Climate change exacerbates both conflict and poverty: IMF
New IMF study highlights climate shocks hitting war-torn countries hardest, leading to a potential increase in conflict-related fatalities
Fragile countries, and those impacted most by conflict, are already being unevenly hit by the effects of climate change and are less able than other countries to mitigate those impacts, according to a report published by the International Monetary Fund (IMF) on 30 August.
Fragile and conflict-affected states, referred to by the report as FCS, are those countries whose location and dependence on agriculture make them most vulnerable to extreme weather.
They are also some of the most prone to conflict, which in turn hinders their ability to recover from disruptive weather events that, according to the IMF, have happened on average once every four years in these countries since 1980.
This situation is only expected to get worse and temperatures continue to rise. By 2040, the FCS will see around two months of temperatures over 35 degrees Celsius, compared to just 15 days of high temperatures expected for other countries.
"While climate shocks may not trigger the onset of new conflict," the report said, pointing to the complex factors that underly it, they do "exacerbate conflict intensity where it already exists".
The IMF predicts that if the world continues on its current high-emissions trajectory, then conflict deaths in the FCS could increase by between 8.5 per cent and 14 per cent by 2060.
As FCS also tend to be heavily reliant on rain-fed agriculture — a sector that is massively vulnerable to changes in weather patterns — increasing drought is expected to lower food production, increase inflation and push an extra 50 million people into hunger by 2060.
Around one in five countries is classified as fragile and conflict-affected, encompassing a population of almost 1 billion people.

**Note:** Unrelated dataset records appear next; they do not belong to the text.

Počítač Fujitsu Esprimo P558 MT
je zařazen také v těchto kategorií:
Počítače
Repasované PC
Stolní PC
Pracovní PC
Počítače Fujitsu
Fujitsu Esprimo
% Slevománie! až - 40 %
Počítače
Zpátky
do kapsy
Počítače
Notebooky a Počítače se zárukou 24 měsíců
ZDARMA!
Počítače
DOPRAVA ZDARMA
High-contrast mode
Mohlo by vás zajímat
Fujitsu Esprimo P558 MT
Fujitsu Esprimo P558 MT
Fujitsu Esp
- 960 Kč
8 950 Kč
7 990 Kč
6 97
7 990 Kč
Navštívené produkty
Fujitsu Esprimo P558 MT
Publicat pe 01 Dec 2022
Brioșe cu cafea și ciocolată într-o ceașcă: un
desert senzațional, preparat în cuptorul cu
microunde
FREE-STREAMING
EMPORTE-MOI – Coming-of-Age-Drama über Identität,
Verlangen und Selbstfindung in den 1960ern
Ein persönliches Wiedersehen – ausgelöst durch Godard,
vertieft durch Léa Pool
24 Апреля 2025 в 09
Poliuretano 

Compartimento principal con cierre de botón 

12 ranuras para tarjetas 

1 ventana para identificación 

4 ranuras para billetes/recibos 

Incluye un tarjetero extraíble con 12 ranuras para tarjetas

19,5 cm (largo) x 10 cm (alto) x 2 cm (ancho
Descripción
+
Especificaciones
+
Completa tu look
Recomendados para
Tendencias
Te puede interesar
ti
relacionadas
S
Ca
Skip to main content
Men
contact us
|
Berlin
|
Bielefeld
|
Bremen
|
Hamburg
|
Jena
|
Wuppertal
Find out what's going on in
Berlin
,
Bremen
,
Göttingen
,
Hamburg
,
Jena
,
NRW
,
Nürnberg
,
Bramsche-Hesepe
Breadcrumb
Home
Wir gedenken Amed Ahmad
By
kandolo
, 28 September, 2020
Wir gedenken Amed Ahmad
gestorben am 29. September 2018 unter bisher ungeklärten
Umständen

The majority of these states are in Africa and are some of the countries least responsible for man-made climate change, with their carbon emissions paling in comparison to those of European and North American countries, as well as those of more recent large-scale emitters such as China and India.
The IMF calls for these vulnerable states to introduce policies for climate adaptation, including 'climate-smart agriculture', scaling up 'social spending' and 'climate-resilient infrastructure', and 'strengthening social safety nets'.
But it also calls on the international community to step up its own efforts to provide support — 'or else spillover effects associated with fragility and conflict could become even more disruptive, including more forced displacement and migration to other countries'.
African countries have long been calling on richer countries to help pay for climate adaptation and energy transition.